6 posts tagged with "training"

View All Tags

October 2024 Maintenance Details

Kristen Finch

Kristen Finch

HPC Staff Scientist

Hello Hyak Community,

Our October maintenance is complete. Thank you for your patience while we make package updates to node images, ensuring the security and behavior you expect from Hyak klone.

The next maintenance will be Tuesday November 12, 2024.

New Tools Documentation#

Our research computing interns have been hard at work adding documentation for new user tools that might help optimize your research computing. Click the links below to review the docs for these tools.

Squash Fuse - SquashFS packages multiple small files into a single read-only, compressed filesystem, reducing metadata calls and improving performance. This minimizes server load, enhancing throughput and efficiency in handling storage requests.

Use case on Hyak: In HPC, datasets often consist of numerous small files, which can lead to performance bottlenecks due to excessive metadata operations. By utilizing SquashFS, HPC applications can significantly reduce metadata overhead, improving data access speeds and enhancing overall system performance, particularly in large-scale distributed storage systems.

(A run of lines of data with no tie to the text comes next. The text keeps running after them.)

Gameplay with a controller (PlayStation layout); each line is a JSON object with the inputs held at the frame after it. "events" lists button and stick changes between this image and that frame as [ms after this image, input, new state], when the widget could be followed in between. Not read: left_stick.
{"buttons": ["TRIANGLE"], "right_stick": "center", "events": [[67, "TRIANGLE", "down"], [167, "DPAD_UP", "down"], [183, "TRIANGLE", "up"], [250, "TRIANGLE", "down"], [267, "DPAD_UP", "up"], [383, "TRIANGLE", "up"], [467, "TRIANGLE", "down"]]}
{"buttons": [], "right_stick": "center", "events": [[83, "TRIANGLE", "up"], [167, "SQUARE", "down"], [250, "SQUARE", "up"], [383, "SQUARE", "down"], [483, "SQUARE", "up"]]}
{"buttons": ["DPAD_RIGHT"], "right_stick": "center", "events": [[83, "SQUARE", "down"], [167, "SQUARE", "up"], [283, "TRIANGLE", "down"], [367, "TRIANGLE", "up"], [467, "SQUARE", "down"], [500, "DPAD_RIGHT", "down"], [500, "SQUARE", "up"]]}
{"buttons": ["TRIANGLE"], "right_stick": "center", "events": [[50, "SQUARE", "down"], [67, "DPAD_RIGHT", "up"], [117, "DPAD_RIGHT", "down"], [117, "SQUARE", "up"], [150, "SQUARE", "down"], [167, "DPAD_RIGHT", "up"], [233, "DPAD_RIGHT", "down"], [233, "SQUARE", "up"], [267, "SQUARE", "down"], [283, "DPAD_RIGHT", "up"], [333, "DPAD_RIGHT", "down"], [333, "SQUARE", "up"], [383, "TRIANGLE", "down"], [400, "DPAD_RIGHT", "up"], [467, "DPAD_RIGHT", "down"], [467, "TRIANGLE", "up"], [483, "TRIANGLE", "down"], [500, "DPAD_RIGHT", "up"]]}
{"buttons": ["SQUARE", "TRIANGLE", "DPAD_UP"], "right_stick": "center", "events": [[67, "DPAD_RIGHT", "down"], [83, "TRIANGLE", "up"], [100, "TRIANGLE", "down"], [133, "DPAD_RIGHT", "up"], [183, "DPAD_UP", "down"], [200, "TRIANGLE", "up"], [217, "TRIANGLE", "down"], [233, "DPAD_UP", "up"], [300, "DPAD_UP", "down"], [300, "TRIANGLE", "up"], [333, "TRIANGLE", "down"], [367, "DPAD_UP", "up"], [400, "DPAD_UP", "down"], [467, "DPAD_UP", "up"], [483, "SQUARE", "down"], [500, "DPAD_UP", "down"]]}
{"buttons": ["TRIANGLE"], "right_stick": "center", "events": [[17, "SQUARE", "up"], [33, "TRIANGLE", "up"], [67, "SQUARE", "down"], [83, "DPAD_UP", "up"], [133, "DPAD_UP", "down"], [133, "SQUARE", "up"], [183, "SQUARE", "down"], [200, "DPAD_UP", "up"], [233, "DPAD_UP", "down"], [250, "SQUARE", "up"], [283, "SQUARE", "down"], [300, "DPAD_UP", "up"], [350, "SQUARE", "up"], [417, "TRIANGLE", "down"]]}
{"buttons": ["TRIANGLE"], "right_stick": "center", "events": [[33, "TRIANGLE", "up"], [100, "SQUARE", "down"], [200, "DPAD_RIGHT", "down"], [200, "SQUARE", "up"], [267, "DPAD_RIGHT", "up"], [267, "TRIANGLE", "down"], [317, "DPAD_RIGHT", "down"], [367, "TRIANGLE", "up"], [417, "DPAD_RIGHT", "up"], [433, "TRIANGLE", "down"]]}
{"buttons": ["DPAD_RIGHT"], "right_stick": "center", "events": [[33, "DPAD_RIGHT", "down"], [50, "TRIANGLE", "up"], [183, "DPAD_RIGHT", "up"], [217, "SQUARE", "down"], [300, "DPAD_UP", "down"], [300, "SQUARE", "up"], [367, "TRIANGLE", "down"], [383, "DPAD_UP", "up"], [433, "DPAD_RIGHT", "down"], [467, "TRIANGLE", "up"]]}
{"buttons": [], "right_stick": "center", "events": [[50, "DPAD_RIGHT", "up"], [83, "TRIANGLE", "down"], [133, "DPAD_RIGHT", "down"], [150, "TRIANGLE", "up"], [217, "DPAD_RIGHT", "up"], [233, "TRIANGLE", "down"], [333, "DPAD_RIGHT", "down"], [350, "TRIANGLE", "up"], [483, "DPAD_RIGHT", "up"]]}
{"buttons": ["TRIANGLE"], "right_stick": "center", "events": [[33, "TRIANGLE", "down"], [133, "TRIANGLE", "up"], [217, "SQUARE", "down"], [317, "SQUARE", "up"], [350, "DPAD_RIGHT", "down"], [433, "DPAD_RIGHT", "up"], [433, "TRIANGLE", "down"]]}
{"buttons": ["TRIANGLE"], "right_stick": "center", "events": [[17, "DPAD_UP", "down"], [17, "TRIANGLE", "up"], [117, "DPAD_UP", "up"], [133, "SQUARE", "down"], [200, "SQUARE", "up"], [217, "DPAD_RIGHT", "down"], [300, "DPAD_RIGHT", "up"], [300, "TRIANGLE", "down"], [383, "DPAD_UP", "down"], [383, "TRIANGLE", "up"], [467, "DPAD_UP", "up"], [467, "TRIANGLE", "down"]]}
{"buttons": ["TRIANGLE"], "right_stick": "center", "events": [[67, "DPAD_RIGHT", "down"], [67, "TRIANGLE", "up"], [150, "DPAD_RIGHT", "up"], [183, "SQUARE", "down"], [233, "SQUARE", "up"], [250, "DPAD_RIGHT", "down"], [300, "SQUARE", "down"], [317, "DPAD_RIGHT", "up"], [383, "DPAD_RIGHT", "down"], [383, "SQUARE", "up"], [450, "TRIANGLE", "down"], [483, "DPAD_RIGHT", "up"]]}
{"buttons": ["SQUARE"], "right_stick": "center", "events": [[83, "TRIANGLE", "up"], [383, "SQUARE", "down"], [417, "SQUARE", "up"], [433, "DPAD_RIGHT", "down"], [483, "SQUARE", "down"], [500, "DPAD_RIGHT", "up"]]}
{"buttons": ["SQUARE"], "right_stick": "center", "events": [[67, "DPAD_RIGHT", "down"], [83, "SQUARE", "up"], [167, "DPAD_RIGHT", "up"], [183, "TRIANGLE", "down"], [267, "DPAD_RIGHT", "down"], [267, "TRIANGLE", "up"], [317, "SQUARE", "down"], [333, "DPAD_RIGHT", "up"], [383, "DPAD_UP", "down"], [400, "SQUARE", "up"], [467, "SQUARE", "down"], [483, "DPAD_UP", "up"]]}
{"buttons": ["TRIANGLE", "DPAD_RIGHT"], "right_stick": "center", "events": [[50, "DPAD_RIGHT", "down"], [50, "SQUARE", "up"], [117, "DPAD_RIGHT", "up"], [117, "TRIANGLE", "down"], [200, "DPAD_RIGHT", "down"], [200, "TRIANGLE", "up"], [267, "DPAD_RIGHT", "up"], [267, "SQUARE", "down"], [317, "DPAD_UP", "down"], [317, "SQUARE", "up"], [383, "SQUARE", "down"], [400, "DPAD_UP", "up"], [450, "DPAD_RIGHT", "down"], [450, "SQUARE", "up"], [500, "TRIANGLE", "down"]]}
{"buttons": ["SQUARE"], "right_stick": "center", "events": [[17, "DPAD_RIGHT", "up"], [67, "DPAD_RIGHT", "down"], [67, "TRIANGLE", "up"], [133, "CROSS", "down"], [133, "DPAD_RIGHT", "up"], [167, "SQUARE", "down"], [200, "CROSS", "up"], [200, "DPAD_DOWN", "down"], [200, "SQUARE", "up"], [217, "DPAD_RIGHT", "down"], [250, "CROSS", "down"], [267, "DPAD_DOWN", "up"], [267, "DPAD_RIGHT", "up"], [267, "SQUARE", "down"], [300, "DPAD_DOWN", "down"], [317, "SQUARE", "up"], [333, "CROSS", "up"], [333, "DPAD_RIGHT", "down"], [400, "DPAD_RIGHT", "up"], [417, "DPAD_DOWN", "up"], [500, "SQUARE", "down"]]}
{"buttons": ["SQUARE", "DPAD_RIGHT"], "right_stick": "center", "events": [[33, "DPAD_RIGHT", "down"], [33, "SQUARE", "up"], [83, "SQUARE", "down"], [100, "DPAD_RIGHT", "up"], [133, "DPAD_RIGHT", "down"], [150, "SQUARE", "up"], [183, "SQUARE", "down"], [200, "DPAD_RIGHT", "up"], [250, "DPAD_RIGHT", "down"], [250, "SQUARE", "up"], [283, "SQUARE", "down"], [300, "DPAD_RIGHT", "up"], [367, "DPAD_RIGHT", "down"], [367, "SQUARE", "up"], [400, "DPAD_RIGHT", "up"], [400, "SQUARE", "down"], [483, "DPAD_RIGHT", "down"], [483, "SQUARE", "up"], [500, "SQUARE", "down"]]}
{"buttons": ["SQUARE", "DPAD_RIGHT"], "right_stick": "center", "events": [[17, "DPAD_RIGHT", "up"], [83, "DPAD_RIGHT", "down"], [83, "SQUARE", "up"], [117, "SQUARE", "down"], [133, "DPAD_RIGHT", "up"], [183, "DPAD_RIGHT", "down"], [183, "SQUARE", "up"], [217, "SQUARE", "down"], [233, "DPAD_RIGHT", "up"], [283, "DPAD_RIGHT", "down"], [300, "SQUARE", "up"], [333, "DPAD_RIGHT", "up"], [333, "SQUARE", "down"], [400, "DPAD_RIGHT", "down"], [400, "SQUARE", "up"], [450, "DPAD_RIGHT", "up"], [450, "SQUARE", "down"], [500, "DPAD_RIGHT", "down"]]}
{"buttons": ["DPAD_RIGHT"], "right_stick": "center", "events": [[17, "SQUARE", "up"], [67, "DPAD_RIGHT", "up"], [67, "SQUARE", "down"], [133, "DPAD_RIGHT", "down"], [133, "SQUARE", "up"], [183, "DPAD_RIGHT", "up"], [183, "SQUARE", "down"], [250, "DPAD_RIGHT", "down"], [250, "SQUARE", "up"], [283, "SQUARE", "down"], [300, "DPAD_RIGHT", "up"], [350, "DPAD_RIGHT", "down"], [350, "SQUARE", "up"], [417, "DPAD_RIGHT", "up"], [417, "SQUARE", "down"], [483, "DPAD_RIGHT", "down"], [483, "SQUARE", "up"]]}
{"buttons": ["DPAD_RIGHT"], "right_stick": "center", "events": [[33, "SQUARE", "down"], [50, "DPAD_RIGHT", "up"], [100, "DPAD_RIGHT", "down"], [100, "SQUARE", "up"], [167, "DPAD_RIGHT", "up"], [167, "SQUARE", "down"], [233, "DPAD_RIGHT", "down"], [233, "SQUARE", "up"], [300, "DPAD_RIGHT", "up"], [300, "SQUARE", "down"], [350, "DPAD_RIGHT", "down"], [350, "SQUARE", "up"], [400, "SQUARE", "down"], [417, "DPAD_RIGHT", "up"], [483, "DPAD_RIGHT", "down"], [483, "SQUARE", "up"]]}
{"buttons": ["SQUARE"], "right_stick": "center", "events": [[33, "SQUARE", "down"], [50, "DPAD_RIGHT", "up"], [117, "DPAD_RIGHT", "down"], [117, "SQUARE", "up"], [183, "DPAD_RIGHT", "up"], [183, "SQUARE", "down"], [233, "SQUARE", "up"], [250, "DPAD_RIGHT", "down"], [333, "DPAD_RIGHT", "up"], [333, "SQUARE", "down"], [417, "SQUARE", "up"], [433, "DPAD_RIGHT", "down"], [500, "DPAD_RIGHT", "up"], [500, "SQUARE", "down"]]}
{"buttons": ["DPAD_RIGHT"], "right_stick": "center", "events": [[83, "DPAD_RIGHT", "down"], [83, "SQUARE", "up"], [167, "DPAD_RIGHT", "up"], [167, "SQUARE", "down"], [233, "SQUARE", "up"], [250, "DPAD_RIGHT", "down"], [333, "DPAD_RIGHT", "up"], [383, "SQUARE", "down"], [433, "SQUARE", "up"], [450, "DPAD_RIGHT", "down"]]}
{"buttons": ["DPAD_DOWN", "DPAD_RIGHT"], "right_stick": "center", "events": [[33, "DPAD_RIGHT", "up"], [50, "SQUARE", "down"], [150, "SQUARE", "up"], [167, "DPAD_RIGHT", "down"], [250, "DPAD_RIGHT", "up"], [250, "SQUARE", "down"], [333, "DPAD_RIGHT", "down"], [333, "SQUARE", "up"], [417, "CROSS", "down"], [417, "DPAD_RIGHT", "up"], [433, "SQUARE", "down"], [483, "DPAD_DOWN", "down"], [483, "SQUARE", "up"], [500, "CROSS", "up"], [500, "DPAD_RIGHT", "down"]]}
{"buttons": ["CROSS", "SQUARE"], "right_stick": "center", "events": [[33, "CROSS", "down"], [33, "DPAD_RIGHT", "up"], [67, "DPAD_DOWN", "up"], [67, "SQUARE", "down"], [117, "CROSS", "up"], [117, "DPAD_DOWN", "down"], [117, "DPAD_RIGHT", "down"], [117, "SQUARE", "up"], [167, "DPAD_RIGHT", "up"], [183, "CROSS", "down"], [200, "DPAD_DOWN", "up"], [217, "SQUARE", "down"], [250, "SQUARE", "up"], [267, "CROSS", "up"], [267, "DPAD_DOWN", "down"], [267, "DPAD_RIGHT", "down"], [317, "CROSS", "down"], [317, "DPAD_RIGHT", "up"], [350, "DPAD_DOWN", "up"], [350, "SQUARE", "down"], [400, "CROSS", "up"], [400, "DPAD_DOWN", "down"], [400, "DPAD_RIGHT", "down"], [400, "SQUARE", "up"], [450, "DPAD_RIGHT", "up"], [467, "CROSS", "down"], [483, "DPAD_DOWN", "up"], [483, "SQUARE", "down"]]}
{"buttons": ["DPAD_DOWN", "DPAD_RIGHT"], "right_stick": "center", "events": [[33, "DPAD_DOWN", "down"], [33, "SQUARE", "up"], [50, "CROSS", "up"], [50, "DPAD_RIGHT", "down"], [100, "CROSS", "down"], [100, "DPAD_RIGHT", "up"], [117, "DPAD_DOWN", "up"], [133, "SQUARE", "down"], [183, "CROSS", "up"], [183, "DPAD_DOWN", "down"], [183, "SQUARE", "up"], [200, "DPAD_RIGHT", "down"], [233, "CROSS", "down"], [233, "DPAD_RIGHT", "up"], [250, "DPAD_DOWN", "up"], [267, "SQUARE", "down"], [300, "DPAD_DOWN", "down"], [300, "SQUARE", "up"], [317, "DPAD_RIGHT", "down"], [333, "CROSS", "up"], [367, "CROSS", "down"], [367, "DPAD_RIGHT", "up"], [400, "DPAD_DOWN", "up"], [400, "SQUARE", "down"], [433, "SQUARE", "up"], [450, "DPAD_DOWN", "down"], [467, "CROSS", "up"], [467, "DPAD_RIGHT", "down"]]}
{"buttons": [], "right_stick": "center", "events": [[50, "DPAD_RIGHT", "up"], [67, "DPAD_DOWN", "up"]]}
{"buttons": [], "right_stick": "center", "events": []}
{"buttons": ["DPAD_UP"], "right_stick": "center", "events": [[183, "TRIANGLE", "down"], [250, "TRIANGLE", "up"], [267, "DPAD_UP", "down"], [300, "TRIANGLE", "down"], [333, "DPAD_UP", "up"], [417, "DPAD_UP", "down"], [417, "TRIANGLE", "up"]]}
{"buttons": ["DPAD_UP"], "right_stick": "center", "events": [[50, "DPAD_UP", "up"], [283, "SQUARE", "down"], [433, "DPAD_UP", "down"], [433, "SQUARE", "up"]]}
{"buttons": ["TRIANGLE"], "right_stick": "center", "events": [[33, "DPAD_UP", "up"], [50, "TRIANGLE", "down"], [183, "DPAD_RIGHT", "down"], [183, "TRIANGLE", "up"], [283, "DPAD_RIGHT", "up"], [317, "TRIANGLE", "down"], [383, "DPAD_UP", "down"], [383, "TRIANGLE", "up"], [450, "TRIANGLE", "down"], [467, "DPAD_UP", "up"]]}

Checkpointing with DMTCP - DMTCP is a tool to transparently checkpoint and restart jobs, saving it to disk to be resumed at a later time. It requires no changes to application code, allowing easy use. Using DMTCP with your code allows checkpointing at regular intervals so if your job is pre-empted or reaches the time limit, it will resume from its last checkpoint.

Use case on Hyak: DMTCP offers a solution for folks who would like to use Hyak's ckpt partitions, but have jobs that exceed the ckpt time limits of 5 hours for CPU-noly jobs and 8 hours for GPU-only jobs. Checkpointing with DMTCP facilitates efficient use of ckpt resources, allowing higher throughput for your jobs.

Tools for Kopah Storage Users - We have installed Command Line Interface tools like s3cmd and s5cmd on klone and provide insctructions for using Python library boto3 for Kopah interaction and retreival to build Kopah S3 storage usage into your research computing applciations on Hyak.

If you have any issue using these tools, please open a ticket by emailing help@uw.edu with "Hyak" in the subject line. We appreciate any feedback about how to improve ease of use for tools presented in our documentation.

Upcoming Training#

We have planned 2 Hyak-specific trainings for this Fall (more to come, stay tuned). These trainings will be held in person and will not be recorded since recorded materials are already publicly accessible. Capacity is limited, follow the links below to register today to guarantee your spot.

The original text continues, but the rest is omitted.